Crime rates are pretty high during Christmas, so this is not off-topic, is it?
I don't think my blog has ever been this alive before, so forgive me for posting every now and then today. It's just, I don't have anything much to do, so I spend time thinking (in between the pages of the manga I am reading), and sometimes those thoughts have merit so I blog them.
Anyway, a few days ago, December 16 (Oblation run and before the centennial lantern parade, so I won't forget), I covered a crime story along with three group mates for my BC132 (Broadcast documentary) class.
We camped out in Camp Karingal in QC, the CIDU headquarters to be precise, from 7 pm till around 11 pm. We transferred to Station 10 of the QCPD in Kamuning at around 11 but decided to return to CIDU after about 15 minutes of sitting idly.
It was promising to be a peaceful night. Until, around 1 am, the phone in the CIDU rang informing us of an encounter between the anti-carnapping unit of QCPD and two "riding-in-tandem" robbers. Both robbers were killed.
I won't tell you the gruesome details of the crime scene. (That was my second crime coverage, so the shock wasn't really much, but it's enough to turn the stomachs of the uninitiated) But I noted something which made me really think.
The robbers were armed, of course. They took a scooter and led the police to a merry chase to *that* road (I won't mention where). But the position of their bodies caught my attention.
First, they abandoned the scooter they nabbed. I think the bodies were two to three meters away from the vehicle.
Their positions indicate that they weren't in the offensive. In fact, they were running away.
Another: the shots they took were fatal. Actually, both robbers died of head shots (I told you it was gruesome).
So what's my point, you ask? The robbers were escaping when they were shot. In the head. By the respondent police unit.
Some would say they deserve it. But (I'm not justifying robbery or anything), let's think about it. There are objective conditions which would have led them to resort to robbery. Poverty, mayhap. Man is not inherently evil, there are circumstances which drive us to do what we do.
So perhaps the robbers were in the wrong. But we need to understand their reasons instead of merely painting them black. And that's where police interrogation comes in, along with due process. If you ask me, their lives were too high a price to pay for whisking off a scooter. It wasn't balanced.
That brings me to my second point. Why aim for the head? Why aim to kill them? Granted, they were armed, but there's such a thing called "shoot to disable," where you aim for the arms and the legs of your quarry. In fact, that's a more difficult shot to execute than aiming for the head...which was the case in this particular story.
Besides, if my observations were correct, even if the robbers were armed, they were in the process of running away. Not fighting. So there wasn't really any real danger involved.

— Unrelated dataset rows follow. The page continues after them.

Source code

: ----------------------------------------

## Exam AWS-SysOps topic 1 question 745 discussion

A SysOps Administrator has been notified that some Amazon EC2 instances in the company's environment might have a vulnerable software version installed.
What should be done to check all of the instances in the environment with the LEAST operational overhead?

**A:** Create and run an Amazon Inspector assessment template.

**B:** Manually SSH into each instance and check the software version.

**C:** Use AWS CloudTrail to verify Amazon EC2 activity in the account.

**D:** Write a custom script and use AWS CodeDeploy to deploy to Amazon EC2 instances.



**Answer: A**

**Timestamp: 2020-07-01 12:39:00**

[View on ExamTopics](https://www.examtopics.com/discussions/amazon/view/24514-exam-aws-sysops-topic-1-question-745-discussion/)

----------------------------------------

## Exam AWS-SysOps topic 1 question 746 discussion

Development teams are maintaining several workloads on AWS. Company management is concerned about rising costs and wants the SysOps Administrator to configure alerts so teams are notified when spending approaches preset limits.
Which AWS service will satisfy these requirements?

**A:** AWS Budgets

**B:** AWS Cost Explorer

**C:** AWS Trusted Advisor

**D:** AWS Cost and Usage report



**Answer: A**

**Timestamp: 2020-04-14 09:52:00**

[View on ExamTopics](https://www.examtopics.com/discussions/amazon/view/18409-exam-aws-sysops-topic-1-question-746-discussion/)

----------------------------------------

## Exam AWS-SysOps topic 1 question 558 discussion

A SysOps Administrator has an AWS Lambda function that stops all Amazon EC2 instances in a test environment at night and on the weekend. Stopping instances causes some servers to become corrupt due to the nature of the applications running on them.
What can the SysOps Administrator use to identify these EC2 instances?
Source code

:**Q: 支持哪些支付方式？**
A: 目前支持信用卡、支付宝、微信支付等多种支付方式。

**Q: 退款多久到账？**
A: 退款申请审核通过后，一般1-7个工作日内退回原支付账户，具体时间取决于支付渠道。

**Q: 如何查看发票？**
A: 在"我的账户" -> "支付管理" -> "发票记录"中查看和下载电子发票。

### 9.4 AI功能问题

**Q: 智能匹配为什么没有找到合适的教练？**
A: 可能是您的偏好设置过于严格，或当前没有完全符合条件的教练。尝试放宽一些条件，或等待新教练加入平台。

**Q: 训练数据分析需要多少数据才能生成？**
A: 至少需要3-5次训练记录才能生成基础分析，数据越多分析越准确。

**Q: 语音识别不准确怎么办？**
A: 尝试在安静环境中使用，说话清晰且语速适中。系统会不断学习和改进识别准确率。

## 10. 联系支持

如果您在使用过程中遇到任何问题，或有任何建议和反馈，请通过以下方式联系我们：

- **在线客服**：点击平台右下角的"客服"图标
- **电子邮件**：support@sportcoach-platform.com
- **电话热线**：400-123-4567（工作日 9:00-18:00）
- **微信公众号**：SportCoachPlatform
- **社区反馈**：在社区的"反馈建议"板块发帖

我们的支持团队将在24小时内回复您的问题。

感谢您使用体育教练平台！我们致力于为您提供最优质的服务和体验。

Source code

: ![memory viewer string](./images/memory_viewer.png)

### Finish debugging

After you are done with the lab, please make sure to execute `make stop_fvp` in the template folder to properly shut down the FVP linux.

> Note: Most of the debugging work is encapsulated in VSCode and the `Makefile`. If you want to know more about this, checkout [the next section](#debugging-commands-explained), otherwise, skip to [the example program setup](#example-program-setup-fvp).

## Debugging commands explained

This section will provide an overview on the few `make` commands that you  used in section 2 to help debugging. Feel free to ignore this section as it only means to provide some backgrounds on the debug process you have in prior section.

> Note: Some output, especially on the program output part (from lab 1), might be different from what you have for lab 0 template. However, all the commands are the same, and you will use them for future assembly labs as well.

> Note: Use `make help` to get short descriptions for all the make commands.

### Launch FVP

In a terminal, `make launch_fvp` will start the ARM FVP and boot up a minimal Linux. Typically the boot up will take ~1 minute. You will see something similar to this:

Deaths could have been prevented had the police acted responsibly.
Where's the justice in that? There was no due process involved. You did not bring them in; you chose to silence them forever. The rule of the gun took over.
It's a challenge to the police force of the country. To serve and protect us Filipinos, and to avoid deaths when it can be prevented. Being a criminal doesn't make you inhuman. At least, in the case of petty crimes such as theft and robbery.
One's life is too high a price to pay for that. Or was that the message, to scare off would-be criminals? That's a disappointing logic which treats human lives with impunity.
I think we ought to reconsider. Even those who hate wrongdoers so much. Let's not stereotype them or anything as naturally evil. Then maybe we'll understand the country's situation better.
P.S. It's Christmas and I'm thinking dark and heavy thoughts. Will there be a moment when I won't think of such anymore?